Getting Off the Bus After 76 Years of Work

After working for 76 years at public transit agencies, bus maintenance attendant Arthur Winston celebrated his first day of retirement and his 100th birthday Wednesday at a party in the cavernous Los Angeles MTA garage named after him.

There to mark his achievements were about 400 colleagues, members of the media, schoolchildren and family. The Laker Girls cheered, "Go Arthur!" A Metropolitan Transportation Authority choir belted out gospel songs. Schoolchildren gave him a handmade book that pronounced the slight retiree "our star."

All the while, the man almost everyone calls "Mr. Winston" grinned serenely under his black fedora. The crowd whistled and clapped in honor of his longevity and work ethic. Since Franklin Delano Roosevelt was president, Winston had missed just one day of work: the day in 1988 that his wife, Frances, died.

Winston, seated on a folding chair in a brown vested suit and shiny gold tie, gazed out at the sea of orange MTA vests and blue work shirts, at TV cameras and at a bus that had delivered him to this party with the constant punctuality that marked his career. Legs crossed, weathered hands folded in his lap, Winston soaked up the scene of silver and orange balloons floating everywhere. He never stopped smiling.

Not after 90 minutes of speeches from bosses and dignitaries, not after 45 more minutes of celebrity-like photo ops, with one well-wisher after another leaning in for a picture with him. Finally, the man of few words was asked why he was retiring. Why now?

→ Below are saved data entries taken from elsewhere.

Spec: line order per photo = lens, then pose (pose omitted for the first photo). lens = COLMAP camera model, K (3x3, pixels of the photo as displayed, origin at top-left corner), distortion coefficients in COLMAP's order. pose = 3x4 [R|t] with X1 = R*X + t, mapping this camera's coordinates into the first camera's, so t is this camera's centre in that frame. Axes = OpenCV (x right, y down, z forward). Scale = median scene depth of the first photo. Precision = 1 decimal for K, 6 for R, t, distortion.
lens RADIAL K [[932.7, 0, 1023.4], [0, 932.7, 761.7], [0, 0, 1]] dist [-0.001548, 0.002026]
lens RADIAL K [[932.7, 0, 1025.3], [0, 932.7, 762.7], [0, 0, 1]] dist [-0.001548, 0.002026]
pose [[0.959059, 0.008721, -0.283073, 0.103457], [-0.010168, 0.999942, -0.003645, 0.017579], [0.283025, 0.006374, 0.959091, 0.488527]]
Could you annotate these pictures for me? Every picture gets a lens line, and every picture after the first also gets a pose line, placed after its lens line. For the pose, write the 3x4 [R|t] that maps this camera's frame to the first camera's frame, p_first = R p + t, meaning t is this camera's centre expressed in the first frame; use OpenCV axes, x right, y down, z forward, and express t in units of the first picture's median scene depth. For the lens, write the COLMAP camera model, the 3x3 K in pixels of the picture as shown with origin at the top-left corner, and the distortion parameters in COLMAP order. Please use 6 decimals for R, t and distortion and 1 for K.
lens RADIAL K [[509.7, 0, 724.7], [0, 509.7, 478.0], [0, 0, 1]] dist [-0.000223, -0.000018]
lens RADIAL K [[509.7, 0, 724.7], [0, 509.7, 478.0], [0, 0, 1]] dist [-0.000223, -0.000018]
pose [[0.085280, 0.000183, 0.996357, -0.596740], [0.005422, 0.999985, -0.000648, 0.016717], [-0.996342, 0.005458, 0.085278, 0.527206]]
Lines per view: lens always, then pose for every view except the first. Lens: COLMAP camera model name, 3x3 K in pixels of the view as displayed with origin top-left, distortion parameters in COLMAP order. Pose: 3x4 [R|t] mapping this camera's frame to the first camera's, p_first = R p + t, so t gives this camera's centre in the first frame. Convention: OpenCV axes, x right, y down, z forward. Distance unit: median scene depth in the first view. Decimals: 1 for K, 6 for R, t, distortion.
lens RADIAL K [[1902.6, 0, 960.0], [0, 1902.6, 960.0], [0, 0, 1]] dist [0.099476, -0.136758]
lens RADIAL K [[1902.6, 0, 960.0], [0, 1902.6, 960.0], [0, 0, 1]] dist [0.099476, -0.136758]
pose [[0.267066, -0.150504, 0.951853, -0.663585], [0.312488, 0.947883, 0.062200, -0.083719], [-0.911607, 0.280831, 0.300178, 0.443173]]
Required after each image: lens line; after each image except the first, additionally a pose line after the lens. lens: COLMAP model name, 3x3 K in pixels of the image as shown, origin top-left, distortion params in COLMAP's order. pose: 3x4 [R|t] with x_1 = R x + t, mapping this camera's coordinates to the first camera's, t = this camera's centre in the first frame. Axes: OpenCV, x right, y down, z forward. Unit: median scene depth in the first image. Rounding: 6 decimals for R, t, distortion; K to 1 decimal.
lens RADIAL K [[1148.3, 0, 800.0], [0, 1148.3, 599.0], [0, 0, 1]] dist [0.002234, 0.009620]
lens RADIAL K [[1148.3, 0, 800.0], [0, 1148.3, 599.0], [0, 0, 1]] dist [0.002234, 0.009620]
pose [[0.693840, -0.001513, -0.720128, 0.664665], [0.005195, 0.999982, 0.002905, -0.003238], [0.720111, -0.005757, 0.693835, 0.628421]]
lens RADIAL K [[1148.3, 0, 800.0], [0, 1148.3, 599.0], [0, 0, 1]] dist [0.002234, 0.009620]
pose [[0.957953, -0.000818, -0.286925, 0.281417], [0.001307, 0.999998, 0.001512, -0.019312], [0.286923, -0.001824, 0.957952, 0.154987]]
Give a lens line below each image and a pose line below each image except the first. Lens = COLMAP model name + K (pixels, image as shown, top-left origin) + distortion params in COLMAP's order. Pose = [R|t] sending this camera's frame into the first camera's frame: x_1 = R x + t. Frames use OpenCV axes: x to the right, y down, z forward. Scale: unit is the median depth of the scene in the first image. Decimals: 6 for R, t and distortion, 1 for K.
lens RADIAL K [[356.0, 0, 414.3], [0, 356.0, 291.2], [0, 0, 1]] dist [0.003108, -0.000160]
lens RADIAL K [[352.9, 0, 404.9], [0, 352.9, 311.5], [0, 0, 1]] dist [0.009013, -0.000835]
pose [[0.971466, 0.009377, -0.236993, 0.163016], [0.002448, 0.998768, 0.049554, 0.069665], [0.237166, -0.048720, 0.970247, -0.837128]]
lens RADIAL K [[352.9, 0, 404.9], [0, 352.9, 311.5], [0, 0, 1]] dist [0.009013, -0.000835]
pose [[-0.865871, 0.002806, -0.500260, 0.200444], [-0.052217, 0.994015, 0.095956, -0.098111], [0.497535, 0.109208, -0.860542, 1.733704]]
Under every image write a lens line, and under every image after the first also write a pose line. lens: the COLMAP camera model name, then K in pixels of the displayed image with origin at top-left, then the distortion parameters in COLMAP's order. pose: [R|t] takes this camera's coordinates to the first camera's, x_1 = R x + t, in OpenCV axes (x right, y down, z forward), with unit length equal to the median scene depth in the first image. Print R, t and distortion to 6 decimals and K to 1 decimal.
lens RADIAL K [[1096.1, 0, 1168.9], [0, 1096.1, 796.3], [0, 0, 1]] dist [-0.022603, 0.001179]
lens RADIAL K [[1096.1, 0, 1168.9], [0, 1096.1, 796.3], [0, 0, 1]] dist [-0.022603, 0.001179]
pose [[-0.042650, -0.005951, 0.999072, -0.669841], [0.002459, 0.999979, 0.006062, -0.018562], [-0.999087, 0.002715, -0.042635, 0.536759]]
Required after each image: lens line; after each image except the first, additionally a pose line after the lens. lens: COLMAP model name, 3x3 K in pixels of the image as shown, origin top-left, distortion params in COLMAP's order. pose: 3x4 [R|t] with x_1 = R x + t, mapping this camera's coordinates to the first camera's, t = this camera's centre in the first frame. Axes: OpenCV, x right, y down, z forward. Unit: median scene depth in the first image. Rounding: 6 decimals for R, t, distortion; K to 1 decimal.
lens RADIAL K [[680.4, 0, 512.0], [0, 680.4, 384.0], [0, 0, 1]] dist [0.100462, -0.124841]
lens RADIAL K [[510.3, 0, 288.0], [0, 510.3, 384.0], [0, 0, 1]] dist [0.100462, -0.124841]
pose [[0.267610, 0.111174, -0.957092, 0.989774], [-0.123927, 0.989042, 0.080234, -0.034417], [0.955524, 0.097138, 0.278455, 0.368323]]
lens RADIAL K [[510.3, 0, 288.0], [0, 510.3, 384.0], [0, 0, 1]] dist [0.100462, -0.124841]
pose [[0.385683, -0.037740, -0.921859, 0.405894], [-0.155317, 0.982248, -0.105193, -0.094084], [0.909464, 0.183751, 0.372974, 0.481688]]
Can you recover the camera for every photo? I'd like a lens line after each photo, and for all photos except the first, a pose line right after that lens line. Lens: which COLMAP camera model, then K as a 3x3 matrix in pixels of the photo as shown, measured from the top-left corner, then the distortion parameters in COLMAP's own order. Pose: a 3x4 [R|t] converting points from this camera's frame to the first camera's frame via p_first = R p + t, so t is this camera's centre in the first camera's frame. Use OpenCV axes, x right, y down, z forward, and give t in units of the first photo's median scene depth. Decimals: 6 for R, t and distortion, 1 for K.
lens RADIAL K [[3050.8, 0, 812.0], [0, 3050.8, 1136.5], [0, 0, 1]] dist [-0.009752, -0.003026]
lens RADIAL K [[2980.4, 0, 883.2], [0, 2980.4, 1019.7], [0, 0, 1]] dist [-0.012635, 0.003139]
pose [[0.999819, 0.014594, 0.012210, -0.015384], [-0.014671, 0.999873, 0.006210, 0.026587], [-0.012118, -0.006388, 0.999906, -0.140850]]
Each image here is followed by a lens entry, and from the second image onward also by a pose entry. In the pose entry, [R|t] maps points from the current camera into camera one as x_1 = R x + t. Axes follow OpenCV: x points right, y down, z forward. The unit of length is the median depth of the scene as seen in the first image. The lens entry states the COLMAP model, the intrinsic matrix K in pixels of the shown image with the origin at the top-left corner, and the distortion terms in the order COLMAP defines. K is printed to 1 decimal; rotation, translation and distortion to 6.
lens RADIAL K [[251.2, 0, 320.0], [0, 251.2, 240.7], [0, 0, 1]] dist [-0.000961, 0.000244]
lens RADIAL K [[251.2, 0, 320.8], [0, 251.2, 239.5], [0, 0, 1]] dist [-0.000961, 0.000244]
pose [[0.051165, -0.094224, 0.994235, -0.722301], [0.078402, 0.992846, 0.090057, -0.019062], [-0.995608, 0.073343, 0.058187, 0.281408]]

"Oh," he whispered with a shrug, "100 years seemed like enough."

Indeed, Winston said, he had a few plans for his next century. He would be gardening at his home south of the Santa Monica Freeway, volunteering in the community -- and exploring the city riding the Metro buses that he and, later, his crews, cleaned daily.

"I'm gonna cool down a bit first," he said with raspy voice -- one of only three sentences he uttered during the hoopla.

Winston will not only play passenger. He will continue driving his faded green Tercel, his friends said. He recently passed his driving test for a license, said Bertha Crear, the mother of one of Winston's crew members.

"We had him over for dinner -- I made neck bones; I know he likes neck bones -- and he was so much fun," Crear said, her son Lester nodding beside her. Mother and son erupted in laughter retelling Winston's dinner table talk, including his scolding of a woman who worked at the state Department of Motor Vehicles.